SergeyKostrov · ‎02-06-2017

>>... >>...I'm focused on a case with a single MPI rank, 8 OMP threads, one thread per core, single KNL node, running in SNC4 mode. >> Attempting to get even distribution of threads in all 4 numa regions/nodes. In my test case two cores from every node are used.

Mike_B_2 · ‎02-06-2017

Sergey,

Yes, that's exactly the layout that I was after. For some reason when I used the proclist earlier, I thought it assigned by core id, and not the proc id, which made it different for each KNL (due to missing tiles).

I've repeated this with aprun on 2 different KNL nodes, and it works the same as what you show. Great.

Now, is this layout (distributed threads per numa region) possible without the proclist, in order to make it easier for users? So they don't have to check the numa node proc list, and have it as an env setting.

thanks much,

Mike

Lawrence_M_Intel · ‎02-06-2017

When you use the proclist you are completely overriding what aprun is doing and you need a different proclist for every MPI rank on a node.

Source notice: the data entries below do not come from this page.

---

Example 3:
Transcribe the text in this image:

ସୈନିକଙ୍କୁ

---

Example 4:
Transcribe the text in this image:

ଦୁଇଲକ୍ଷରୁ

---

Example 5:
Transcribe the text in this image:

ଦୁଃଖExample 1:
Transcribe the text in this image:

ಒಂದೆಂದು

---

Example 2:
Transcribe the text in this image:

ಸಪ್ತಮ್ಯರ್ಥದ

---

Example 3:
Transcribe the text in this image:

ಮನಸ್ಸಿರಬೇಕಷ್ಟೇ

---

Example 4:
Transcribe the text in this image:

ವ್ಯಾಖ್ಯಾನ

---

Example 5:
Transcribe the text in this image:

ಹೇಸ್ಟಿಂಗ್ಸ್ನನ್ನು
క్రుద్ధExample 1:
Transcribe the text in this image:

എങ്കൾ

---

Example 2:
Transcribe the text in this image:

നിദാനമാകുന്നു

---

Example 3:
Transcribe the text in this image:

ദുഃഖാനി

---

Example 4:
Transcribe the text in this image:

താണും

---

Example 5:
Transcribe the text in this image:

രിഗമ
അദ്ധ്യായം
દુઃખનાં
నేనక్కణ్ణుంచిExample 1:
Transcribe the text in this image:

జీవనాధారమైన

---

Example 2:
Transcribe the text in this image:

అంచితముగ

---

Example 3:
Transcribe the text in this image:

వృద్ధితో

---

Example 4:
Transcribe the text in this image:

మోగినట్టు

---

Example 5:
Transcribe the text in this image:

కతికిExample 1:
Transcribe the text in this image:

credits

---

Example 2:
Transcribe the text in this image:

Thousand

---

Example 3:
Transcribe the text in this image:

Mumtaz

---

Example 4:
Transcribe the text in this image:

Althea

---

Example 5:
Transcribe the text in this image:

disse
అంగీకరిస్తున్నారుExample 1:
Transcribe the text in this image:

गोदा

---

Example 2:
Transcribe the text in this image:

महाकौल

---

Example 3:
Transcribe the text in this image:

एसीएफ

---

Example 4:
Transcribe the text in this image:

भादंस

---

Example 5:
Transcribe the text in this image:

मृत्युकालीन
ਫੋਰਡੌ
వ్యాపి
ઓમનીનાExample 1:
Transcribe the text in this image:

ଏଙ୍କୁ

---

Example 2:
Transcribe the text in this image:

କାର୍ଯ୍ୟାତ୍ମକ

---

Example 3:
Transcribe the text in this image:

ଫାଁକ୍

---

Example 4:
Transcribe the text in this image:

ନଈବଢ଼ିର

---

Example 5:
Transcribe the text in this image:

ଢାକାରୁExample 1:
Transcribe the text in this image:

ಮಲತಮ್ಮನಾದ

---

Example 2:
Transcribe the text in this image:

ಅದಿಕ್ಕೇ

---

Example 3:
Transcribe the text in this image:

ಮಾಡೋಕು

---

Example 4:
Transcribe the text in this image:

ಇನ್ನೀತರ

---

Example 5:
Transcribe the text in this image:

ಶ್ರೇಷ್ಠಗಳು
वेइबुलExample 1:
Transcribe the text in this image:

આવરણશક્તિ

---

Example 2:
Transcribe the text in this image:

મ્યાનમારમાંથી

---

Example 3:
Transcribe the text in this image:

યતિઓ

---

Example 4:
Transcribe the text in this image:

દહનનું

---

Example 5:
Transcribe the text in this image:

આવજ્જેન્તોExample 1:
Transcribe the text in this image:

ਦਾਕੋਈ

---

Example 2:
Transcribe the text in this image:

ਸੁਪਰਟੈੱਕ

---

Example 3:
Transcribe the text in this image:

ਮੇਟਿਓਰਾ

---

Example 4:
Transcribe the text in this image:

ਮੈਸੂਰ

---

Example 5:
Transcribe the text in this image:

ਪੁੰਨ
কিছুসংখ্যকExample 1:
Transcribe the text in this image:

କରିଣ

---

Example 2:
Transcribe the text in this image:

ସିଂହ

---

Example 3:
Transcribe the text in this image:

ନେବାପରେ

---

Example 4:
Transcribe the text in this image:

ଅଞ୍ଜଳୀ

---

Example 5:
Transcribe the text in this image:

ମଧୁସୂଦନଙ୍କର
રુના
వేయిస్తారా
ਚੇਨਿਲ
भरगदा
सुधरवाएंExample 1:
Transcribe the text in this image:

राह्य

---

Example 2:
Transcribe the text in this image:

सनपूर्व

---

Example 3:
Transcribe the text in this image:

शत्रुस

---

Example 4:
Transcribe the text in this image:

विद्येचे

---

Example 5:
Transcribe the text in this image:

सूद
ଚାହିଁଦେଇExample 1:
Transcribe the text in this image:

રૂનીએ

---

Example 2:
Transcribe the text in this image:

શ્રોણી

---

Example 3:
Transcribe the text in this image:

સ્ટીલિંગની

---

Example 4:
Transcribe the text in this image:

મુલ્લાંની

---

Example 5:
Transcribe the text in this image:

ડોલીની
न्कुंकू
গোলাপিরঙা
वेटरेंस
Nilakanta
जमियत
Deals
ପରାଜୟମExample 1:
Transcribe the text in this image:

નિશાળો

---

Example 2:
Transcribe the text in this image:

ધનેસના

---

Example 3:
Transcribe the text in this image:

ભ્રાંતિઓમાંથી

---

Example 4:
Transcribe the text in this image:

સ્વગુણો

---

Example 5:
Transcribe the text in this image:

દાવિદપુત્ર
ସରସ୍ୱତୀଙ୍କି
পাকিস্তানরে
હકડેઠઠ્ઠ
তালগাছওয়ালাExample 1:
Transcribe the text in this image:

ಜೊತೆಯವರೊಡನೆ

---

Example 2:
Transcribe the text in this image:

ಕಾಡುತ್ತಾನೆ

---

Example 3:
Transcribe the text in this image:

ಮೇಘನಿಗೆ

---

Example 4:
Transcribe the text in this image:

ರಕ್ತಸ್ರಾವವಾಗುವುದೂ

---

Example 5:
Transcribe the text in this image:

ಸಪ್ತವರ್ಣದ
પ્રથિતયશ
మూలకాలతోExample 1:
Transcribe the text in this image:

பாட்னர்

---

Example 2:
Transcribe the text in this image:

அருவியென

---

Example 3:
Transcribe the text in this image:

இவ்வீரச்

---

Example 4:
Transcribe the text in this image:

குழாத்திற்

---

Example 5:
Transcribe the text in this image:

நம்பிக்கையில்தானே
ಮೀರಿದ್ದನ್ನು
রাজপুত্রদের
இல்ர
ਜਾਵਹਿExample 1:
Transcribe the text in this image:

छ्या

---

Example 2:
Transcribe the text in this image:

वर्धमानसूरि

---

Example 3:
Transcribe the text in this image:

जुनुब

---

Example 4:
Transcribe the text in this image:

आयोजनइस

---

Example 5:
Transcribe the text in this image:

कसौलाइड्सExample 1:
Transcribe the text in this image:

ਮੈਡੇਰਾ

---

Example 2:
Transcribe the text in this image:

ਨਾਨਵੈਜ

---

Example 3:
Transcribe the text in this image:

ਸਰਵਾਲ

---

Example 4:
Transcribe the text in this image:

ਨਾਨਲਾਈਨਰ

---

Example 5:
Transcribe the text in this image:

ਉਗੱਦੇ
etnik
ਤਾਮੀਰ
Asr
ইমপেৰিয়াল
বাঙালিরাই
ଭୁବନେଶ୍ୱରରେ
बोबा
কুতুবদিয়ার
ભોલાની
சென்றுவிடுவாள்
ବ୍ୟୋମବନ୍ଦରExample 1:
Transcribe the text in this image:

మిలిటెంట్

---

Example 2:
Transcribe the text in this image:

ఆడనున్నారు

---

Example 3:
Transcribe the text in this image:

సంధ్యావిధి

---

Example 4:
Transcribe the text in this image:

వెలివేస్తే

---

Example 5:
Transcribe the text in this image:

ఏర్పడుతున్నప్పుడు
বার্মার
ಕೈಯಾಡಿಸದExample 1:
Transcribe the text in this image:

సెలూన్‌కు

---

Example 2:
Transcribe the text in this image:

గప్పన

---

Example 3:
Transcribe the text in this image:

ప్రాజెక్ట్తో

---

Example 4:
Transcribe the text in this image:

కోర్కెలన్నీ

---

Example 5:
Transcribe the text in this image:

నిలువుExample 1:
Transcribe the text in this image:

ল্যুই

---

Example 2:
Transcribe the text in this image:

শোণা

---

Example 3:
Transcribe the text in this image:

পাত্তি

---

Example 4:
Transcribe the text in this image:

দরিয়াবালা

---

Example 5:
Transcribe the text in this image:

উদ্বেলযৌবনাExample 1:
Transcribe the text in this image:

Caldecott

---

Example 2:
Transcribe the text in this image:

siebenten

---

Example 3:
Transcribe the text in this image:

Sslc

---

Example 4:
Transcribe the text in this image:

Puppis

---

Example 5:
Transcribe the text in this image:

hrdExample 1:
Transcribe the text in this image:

Is my document TL;DR? The whole point is to get aprun to give you a CPU affinity mask including all the threads on all the cores in your MPI rank and then use OMP environment variables to subset that for nesting or different OpenMP thread layout.

It is true that with my document you can't run a single OpenMP program with 4 cores/2 theads per core with 1 core per numa node. But you really don't want to do that. You should run at least one MPI rank per numa node. Note also that on the 68 core part, two of the nodes have 9 cores and two have 8 cores.